Echocardiography uses sound waves to create a picture of your heart that is more precise than a regular X-ray and uses no radiation. A sonogram expert performs the test, and a cardiologist reads the results.
You and your doctor can discuss several echocardiogram options, including:
- Transthoracic Echocardiogram (TTE) — The most common “echo” test, this noninvasive procedure creates moving or still images of the heart. A sonographer places a smooth device called a transducer near your heart. It emits sound waves and picks up echoes off the heart structures, which convert into pictures on a monitor. This test examines and records the motion of blood flowing through the heart’s chambers, valves and blood vessels. The movement of the blood reflects sound waves to a transducer. The ultrasound computer then measures the blood’s direction and speed.
- Stress Echocardiogram — This test is performed before and after stressing your heart with exercise or a medication to increase heart rate. It helps your doctor find out if you have impaired blood flow.
- Transesophageal Echocardiogram (TEE) — A scope is threaded down your (numbed) throat into the swallowing tube (esophagus). From there, it emits sound waves towards the a heart, and the echoes from heart structures can be converted into a very clear 2-D or 3-D picture. Specific problems with heart valves or structures can be evaluated carefully using this technique.

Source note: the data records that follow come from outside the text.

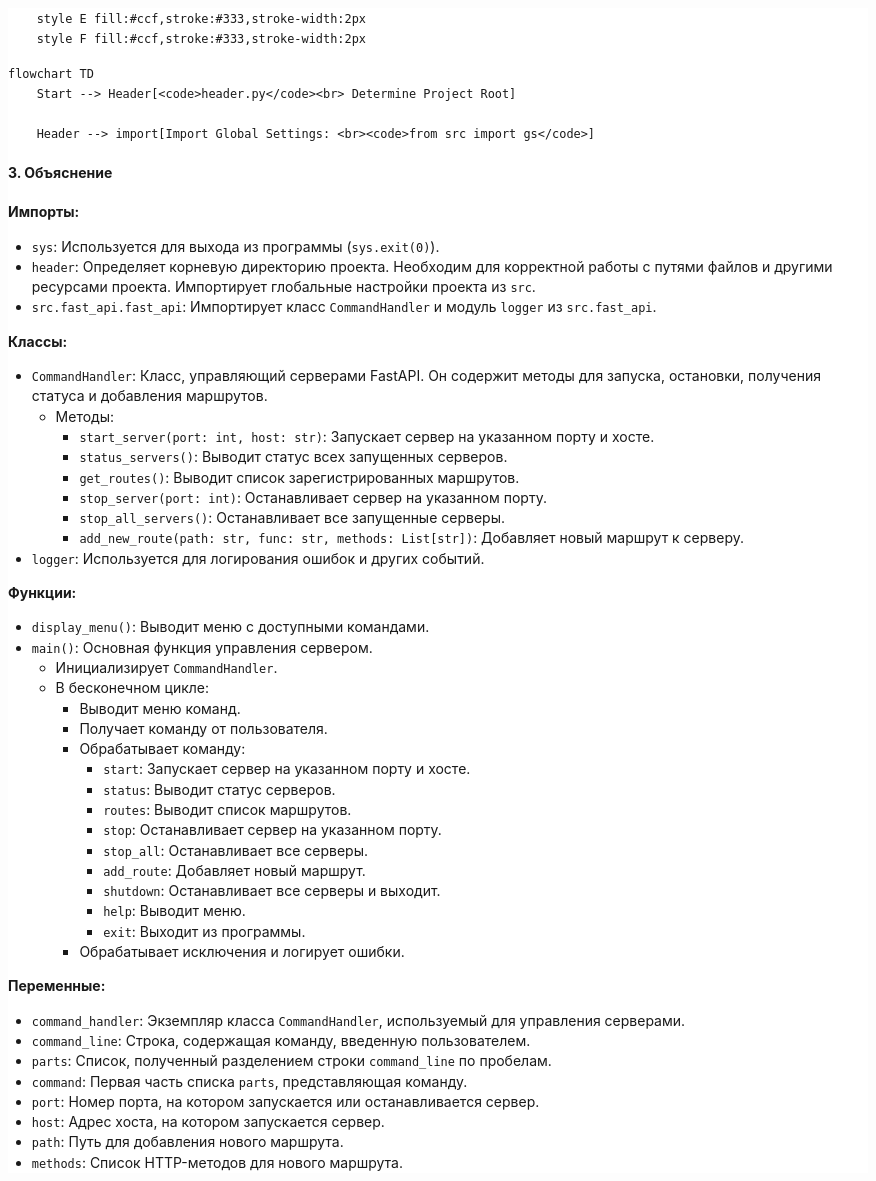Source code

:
 ```mermaid
    style E fill:#ccf,stroke:#333,stroke-width:2px
    style F fill:#ccf,stroke:#333,stroke-width:2px
```

```mermaid
flowchart TD
    Start --> Header[<code>header.py</code><br> Determine Project Root]

    Header --> import[Import Global Settings: <br><code>from src import gs</code>] 
```

#### **3. Объяснение**

**Импорты:**
- `sys`: Используется для выхода из программы (`sys.exit(0)`).
- `header`: Определяет корневую директорию проекта. Необходим для корректной работы с путями файлов и другими ресурсами проекта. Импортирует глобальные настройки проекта из `src`.
- `src.fast_api.fast_api`: Импортирует класс `CommandHandler` и модуль `logger` из `src.fast_api`.

**Классы:**
- `CommandHandler`: Класс, управляющий серверами FastAPI. Он содержит методы для запуска, остановки, получения статуса и добавления маршрутов.
    - Методы:
        - `start_server(port: int, host: str)`: Запускает сервер на указанном порту и хосте.
        - `status_servers()`: Выводит статус всех запущенных серверов.
        - `get_routes()`: Выводит список зарегистрированных маршрутов.
        - `stop_server(port: int)`: Останавливает сервер на указанном порту.
        - `stop_all_servers()`: Останавливает все запущенные серверы.
        - `add_new_route(path: str, func: str, methods: List[str])`: Добавляет новый маршрут к серверу.
- `logger`: Используется для логирования ошибок и других событий.

**Функции:**
- `display_menu()`: Выводит меню с доступными командами.
- `main()`: Основная функция управления сервером.
    - Инициализирует `CommandHandler`.
    - В бесконечном цикле:
        - Выводит меню команд.
        - Получает команду от пользователя.
        - Обрабатывает команду:
            - `start`: Запускает сервер на указанном порту и хосте.
            - `status`: Выводит статус серверов.
            - `routes`: Выводит список маршрутов.
            - `stop`: Останавливает сервер на указанном порту.
            - `stop_all`: Останавливает все серверы.
            - `add_route`: Добавляет новый маршрут.
            - `shutdown`: Останавливает все серверы и выходит.
            - `help`: Выводит меню.
            - `exit`: Выходит из программы.
        - Обрабатывает исключения и логирует ошибки.

**Переменные:**
- `command_handler`: Экземпляр класса `CommandHandler`, используемый для управления серверами.
- `command_line`: Строка, содержащая команду, введенную пользователем.
- `parts`: Список, полученный разделением строки `command_line` по пробелам.
- `command`: Первая часть списка `parts`, представляющая команду.
- `port`: Номер порта, на котором запускается или останавливается сервер.
- `host`: Адрес хоста, на котором запускается сервер.
- `path`: Путь для добавления нового маршрута.
- `methods`: Список HTTP-методов для нового маршрута.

- Agitated Saline Contrast Study (aka Bubble Study) — While you’re receiving a regular echocardiogram, an intravenous line introduces a saline solution with microscopic bubbles into your bloodstream. If you have a small hole in your heart, some bubbles may appear on the left side during the echocardiogram.
- Intracardiac Echocardiogram — This imaging technique uses a maneuverable tube (catheter) with a transducer on the tip. Your doctor inserts the tube near your groin and threads it up to the heart, where it emits sound waves. This type of echocardiogram creates a much clearer of your heart’s internal structures or arteries.